> [Set task] Rewrite the stretch of records from the start through the line that contains "Answer: 10:18:52", replacing "clock" with "watch" and keeping everything else the same. Leave the pictures out of your answer.
--- BEGIN Entries supplied ---
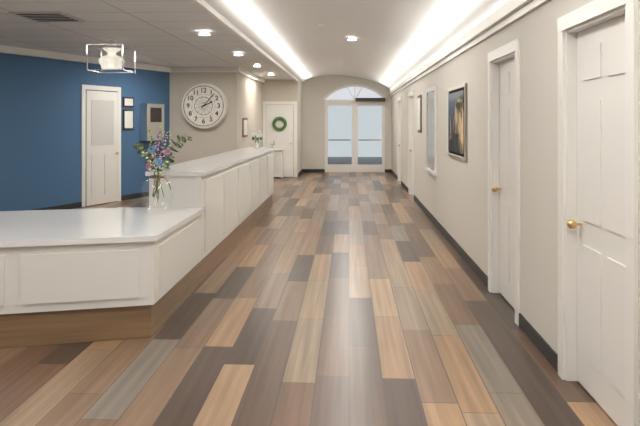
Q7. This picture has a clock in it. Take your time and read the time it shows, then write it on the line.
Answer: 2:07
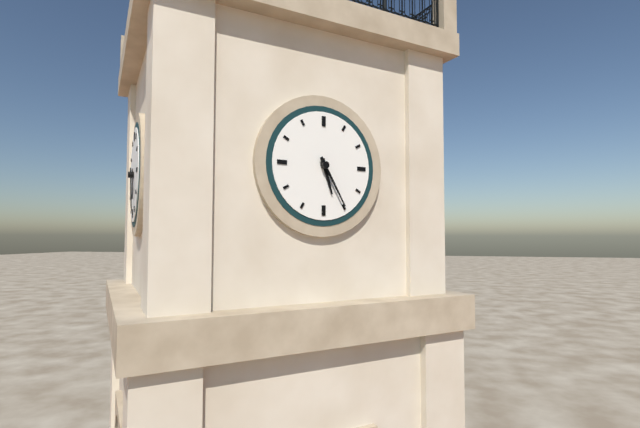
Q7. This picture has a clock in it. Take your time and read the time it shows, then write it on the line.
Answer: 5:25
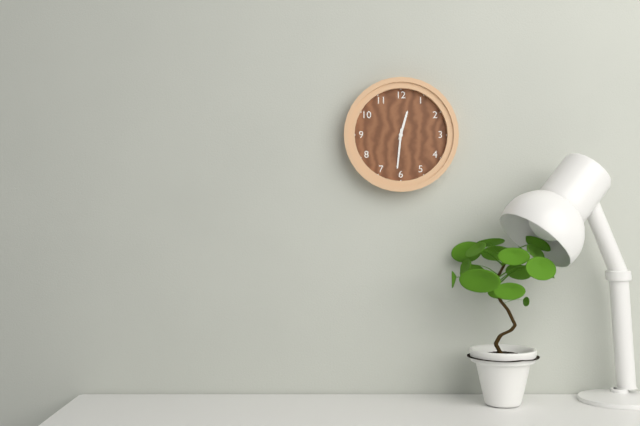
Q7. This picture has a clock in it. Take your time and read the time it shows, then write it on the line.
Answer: 12:31
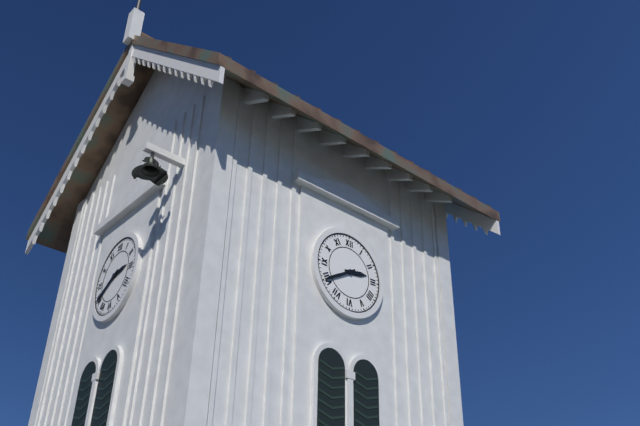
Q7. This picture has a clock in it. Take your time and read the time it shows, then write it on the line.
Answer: 2:40
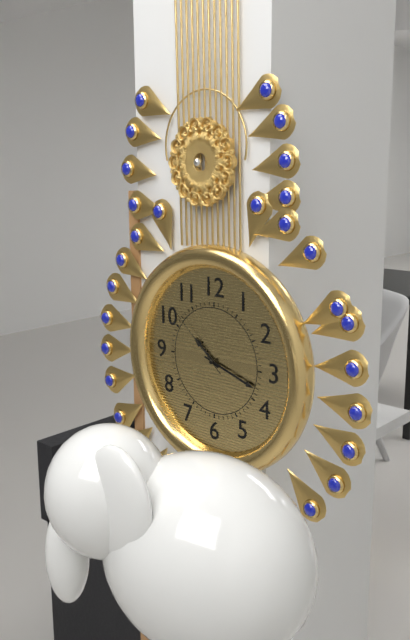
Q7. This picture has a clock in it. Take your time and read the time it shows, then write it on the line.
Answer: 10:18:52
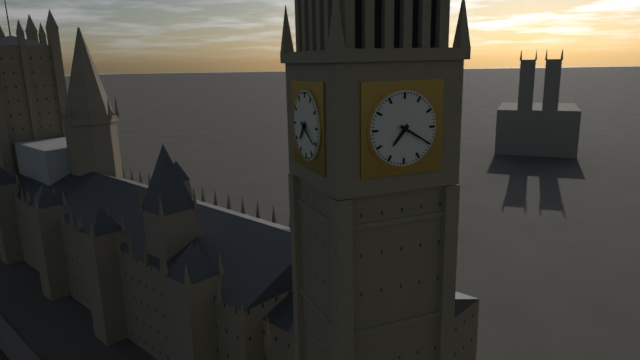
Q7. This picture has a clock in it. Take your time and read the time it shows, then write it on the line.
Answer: 7:20
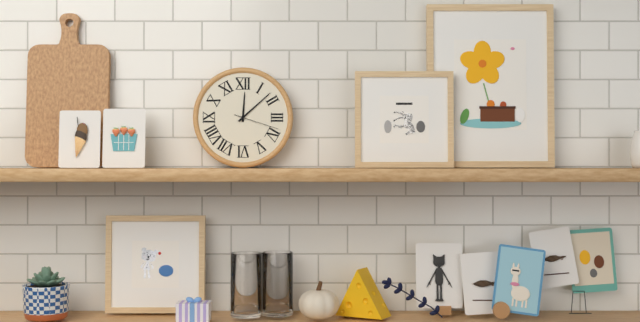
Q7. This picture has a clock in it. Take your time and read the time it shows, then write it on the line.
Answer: 12:08
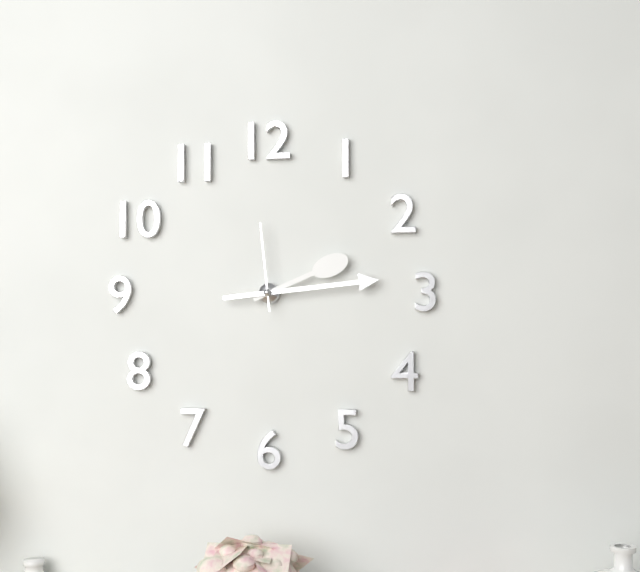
--- END Entries supplied ---
> [Response]
Q7. This picture has a watch in it. Take your time and read the time it shows, then write it on the line.
Answer: 2:07
Q7. This picture has a watch in it. Take your time and read the time it shows, then write it on the line.
Answer: 5:25
Q7. This picture has a watch in it. Take your time and read the time it shows, then write it on the line.
Answer: 12:31
Q7. This picture has a watch in it. Take your time and read the time it shows, then write it on the line.
Answer: 2:40
Q7. This picture has a watch in it. Take your time and read the time it shows, then write it on the line.
Answer: 10:18:52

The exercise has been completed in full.